Rund ein halbes Jahr nach dem Führungswechsel in Nordkorea hat das Regime des kommunistischen Landes überraschend Armeechef Ri Yong Ho entmachtet. Als Grund für die Absetzung wurde die angeschlagene Gesundheit des Vize-Marschalls genannt.
Das Politbüro der herrschenden Arbeiterpartei beschloss bei einem Treffen am Sonntag in Pjöngjang, Ri aus allen seinen Ämtern zu entlassen, wie die amtliche Nachrichtenagentur KCNA berichtete. Genauere Angaben zu seinen gesundheitlichen Problemen wurden keine gemacht. Auch zu Ris Nachfolge äusserten sich die staatlichen Medien nicht.
Ri sei unter anderem aus dem „Präsidium des Politbüros“ entfernt und von seinem Posten als „Vizevorsitzender der zentralen Militärkommission“ der Partei entbunden worden, hiess es.
Von seinem Posten als Armeechef, den er 2009 übernommen hatte, war darin nicht ausdrücklich die Rede.
Doch könne man davon ausgehen, dass Ri auch nicht mehr Generalstabschef der Volksarmee sei, hiess es aus Regierungskreisen in Seoul. Das südkoreanische Verteidigungsministerium wollte dazu keine Stellung nehmen.
Die Tatsache, dass Ri zunächst alle seine Ämter verloren habe und dies nur einen Tag später bekanntgemacht worden sei, sei ein „ungewöhnlicher Vorgang“, sagte eine Sprecherin des Ministeriums für Vereinigung in Seoul. Die Situation in Nordkorea werde weiter „mit Interesse“ verfolgt.
Mitglied des engsten Führungszirkels
Der Vize-Marschall galt als Vertrauter des im Dezember gestorbenen Machthabers Kim Jong Il, aber auch von dessen Sohn und Nachfolger Kim Jong Un. Ri war einer von sieben ranghohen Vertretern aus Partei und Militär, die bei dem Trauerzug für Kim Jong Il mit dem neuen Machthaber direkt neben dem Wagen mit dem Sarg liefen.
Der 69-Jährige galt deshalb als eines der Mitglieder des engsten Führungszirkels in Pjöngjang, die Kim Jong Un bei der Übernahme der Macht unterstützten. Bei seinem letzten öffentlichen Auftritt zu Ehren von Staatsgründer Kim Il Sung vor einer Woche wirkte Ri gesundheitlich nicht angeschlagen.

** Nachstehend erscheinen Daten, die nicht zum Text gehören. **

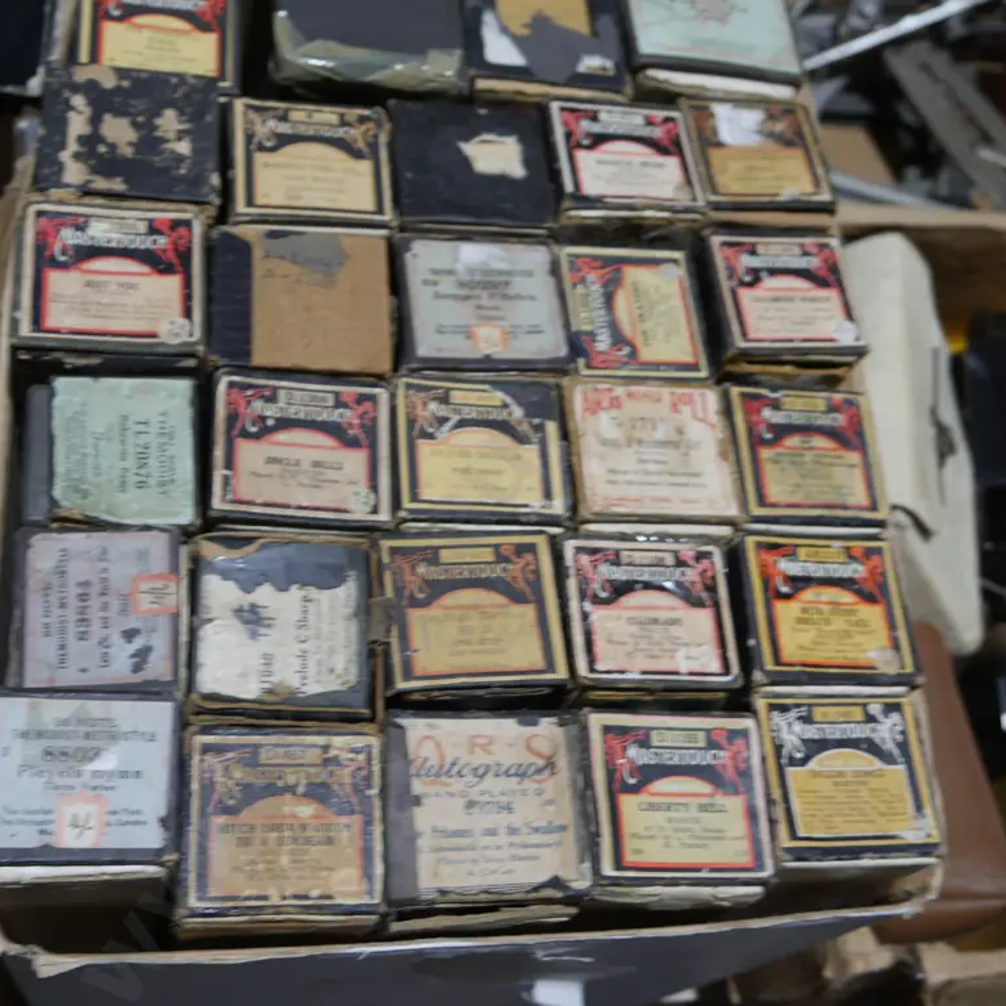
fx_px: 1480
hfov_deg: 37.6
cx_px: 504
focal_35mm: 45
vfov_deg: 37.5
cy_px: 460
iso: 200
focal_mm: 19
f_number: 4.1
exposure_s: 1/80
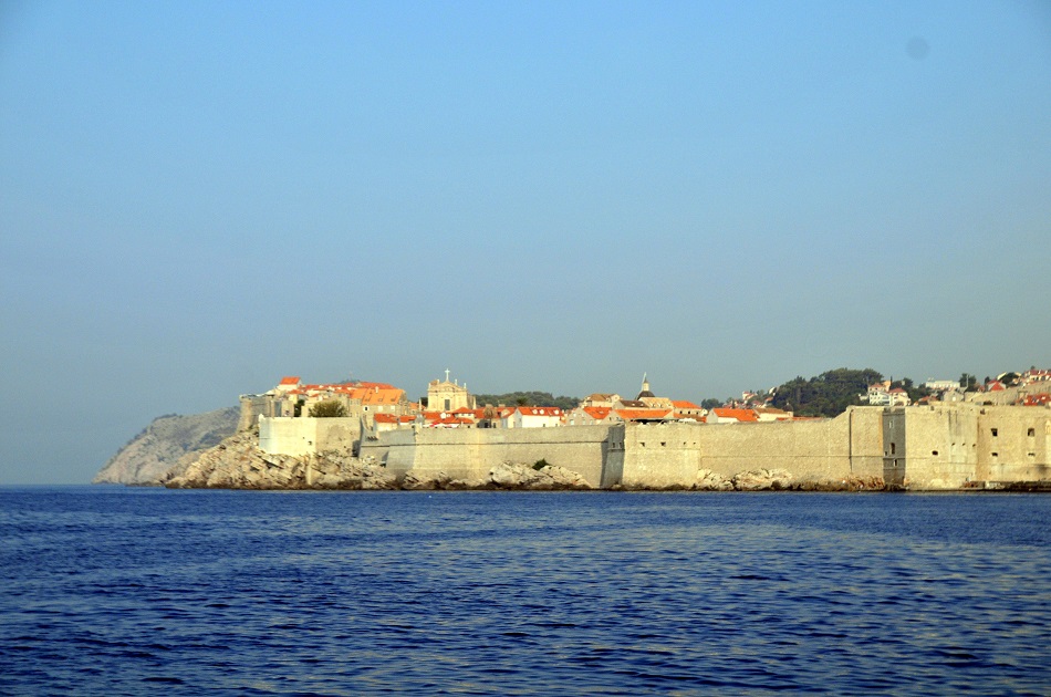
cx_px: 526
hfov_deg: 27.0
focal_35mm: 75
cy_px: 348
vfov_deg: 18.1
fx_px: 2186
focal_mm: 50
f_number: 5.6
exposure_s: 1/4000
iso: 400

Ri wurde in den vergangenen Monaten regelmässig an der Seite von Kim Jong Un gesehen. Ihr Verhältnis zueinander wurde angesichts zahlreicher gemeinsamer Besuche bei den Streitkräften als vertrauensvoll interpretiert.
Beobachter erwarten weitere Entlassungen
Beobachter vermuteten hinter der Entlassung des Armeechefs mehrere Gründe. Womöglich sei er bei Kim Jong Un in Ungnade gefallen oder habe einen Machtkampf innerhalb des Militärs verloren, sagte Yang Moo Jin von der Universität für Nordkorea-Studien in Seoul.
Paik Hak Soon vom Sejong-Institut mutmasste, das Kim Jong Un mit der Entlassung Ris die Hoheit der Arbeiterpartei über das einflussreiche Militär stärken wolle.
Beobachtern zufolge dürften in den nächsten Wochen weitere Köpfe rollen. Es wird damit gerechnet, dass Kim Jong Un ältere Mitglieder der Führungsriege aus der Ära seines Vaters nach und nach gegen jüngere Vertreter auswechseln wird.